> _TEXT BLOCK_:
+ + + + +

Podcastindex-org / podcast-namespace

A wholistic rss namespace for podcasting
Creative Commons Zero v1.0 Universal
372 stars 112 forks source link

<podcast:archive> Allow for linking to a big RSS with all/more episodes #117

Open AbelLykens opened 3 years ago

AbelLykens commented 3 years ago

Thoughts:

brianoflondon commented 3 years ago

I like this idea very much. Not sure who'd implement it but it would be fantastic.

daveajones commented 3 years ago

I like this a lot too. I know some work has been done with paged feeds (Podlove?) so maybe we can synthesize things.

dellagustin commented 3 years ago

There is already an RFC for paged feeds, https://tools.ietf.org/html/rfc5005 are you familiar with it?

Known supporters:

dellagustin commented 3 years ago

Tracing back to the mastodon thread, there is some interesting info there: https://podcastindex.social/@dave/105232584034401761

daveajones commented 3 years ago

Thanks for that @dellagustin .

We need more digging to see how entrenched RFC5005 is, which I will do.

In situations like this, if there is an existing standard in wide use, and with no obvious defects, let's not touch it. If there is an existing standard with little use, let's see if we can merge with it to hopefully get more attention/adoption for it without breaking anything too bad.

If there is an existing standard with wide use, but it's not meeting people's needs and has no hope for change from it's source, I think it's ok to offer an "optional" alternative tag, but that needs much discussion and deliberation.

+ + + + +

> _EXERCISE DATA_:
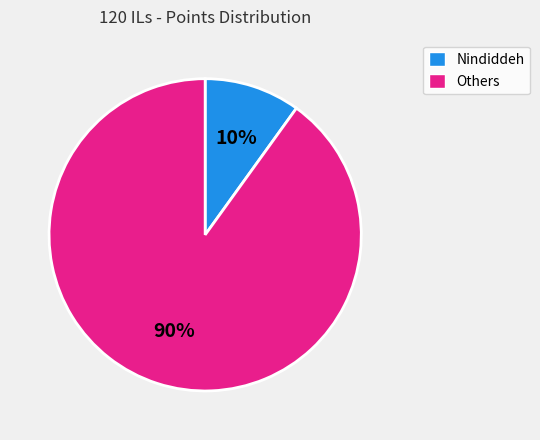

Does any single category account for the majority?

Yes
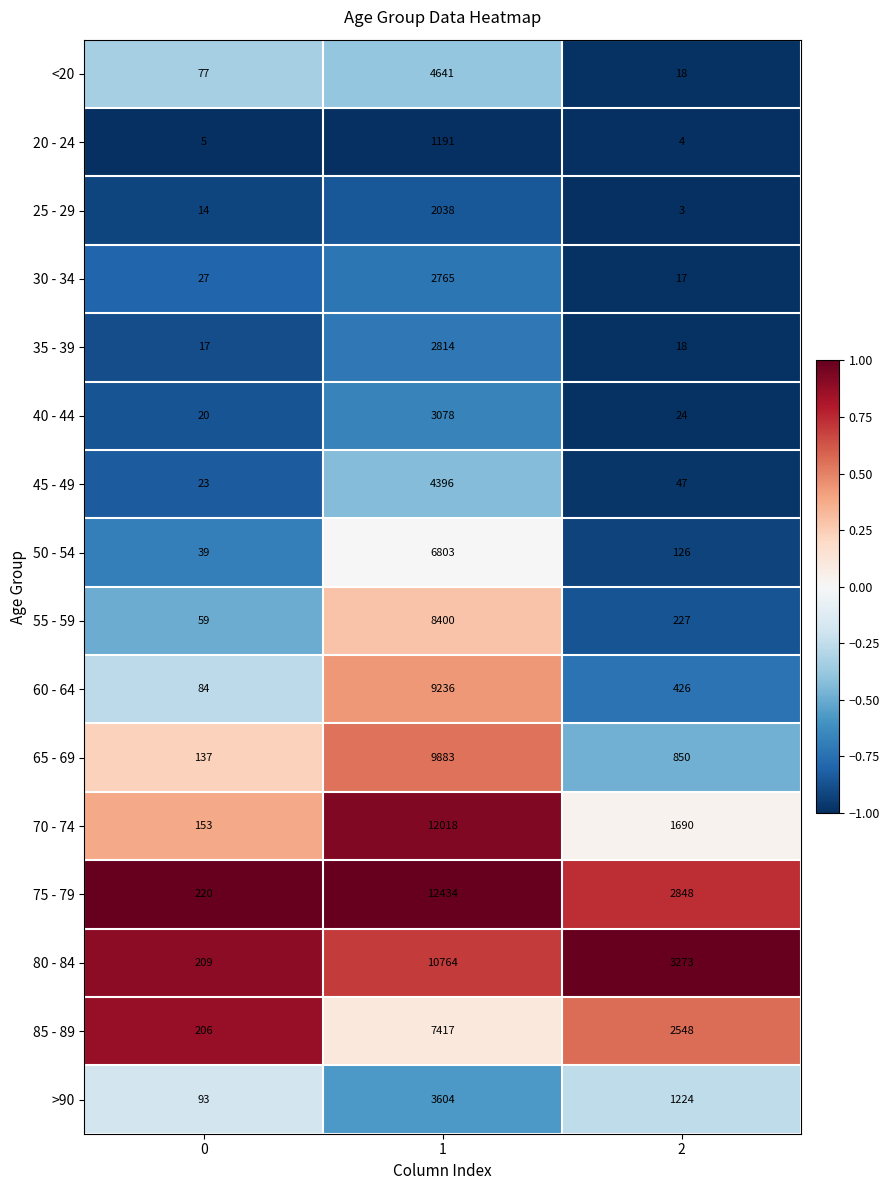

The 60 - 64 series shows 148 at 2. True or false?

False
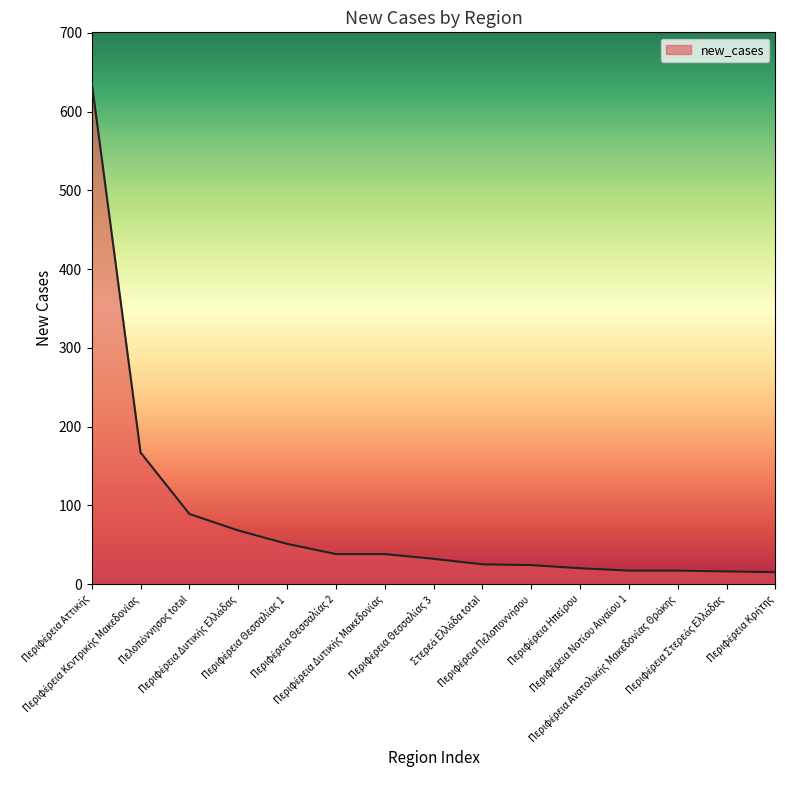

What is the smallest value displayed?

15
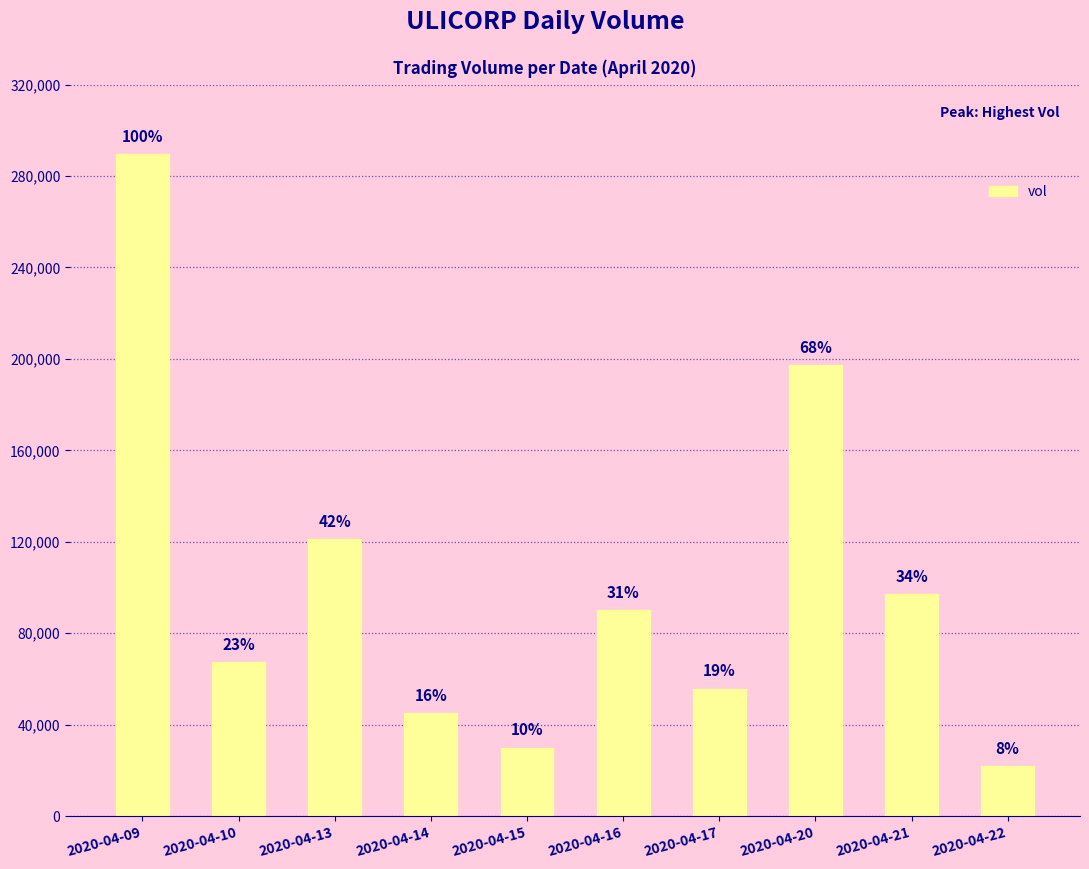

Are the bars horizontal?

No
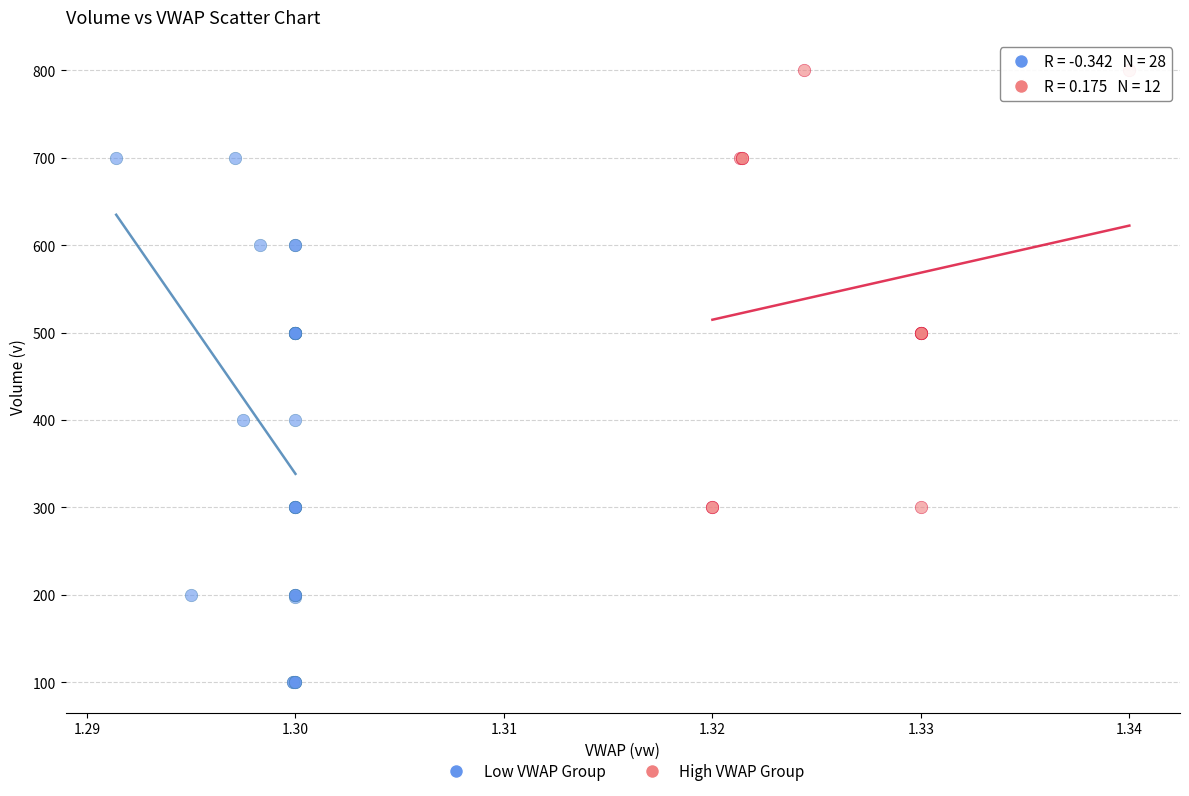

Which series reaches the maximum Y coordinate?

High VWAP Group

+ + + + +

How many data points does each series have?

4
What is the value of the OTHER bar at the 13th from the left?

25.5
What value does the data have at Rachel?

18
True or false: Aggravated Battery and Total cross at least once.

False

+ + + + +

Reproduce the podcast namespace thread above word for word from "There is already" to "which I will do.".

There is already an RFC for paged feeds, https://tools.ietf.org/html/rfc5005 are you familiar with it?

Known supporters:

dellagustin commented 3 years ago

Tracing back to the mastodon thread, there is some interesting info there: https://podcastindex.social/@dave/105232584034401761

daveajones commented 3 years ago

Thanks for that @dellagustin .

We need more digging to see how entrenched RFC5005 is, which I will do.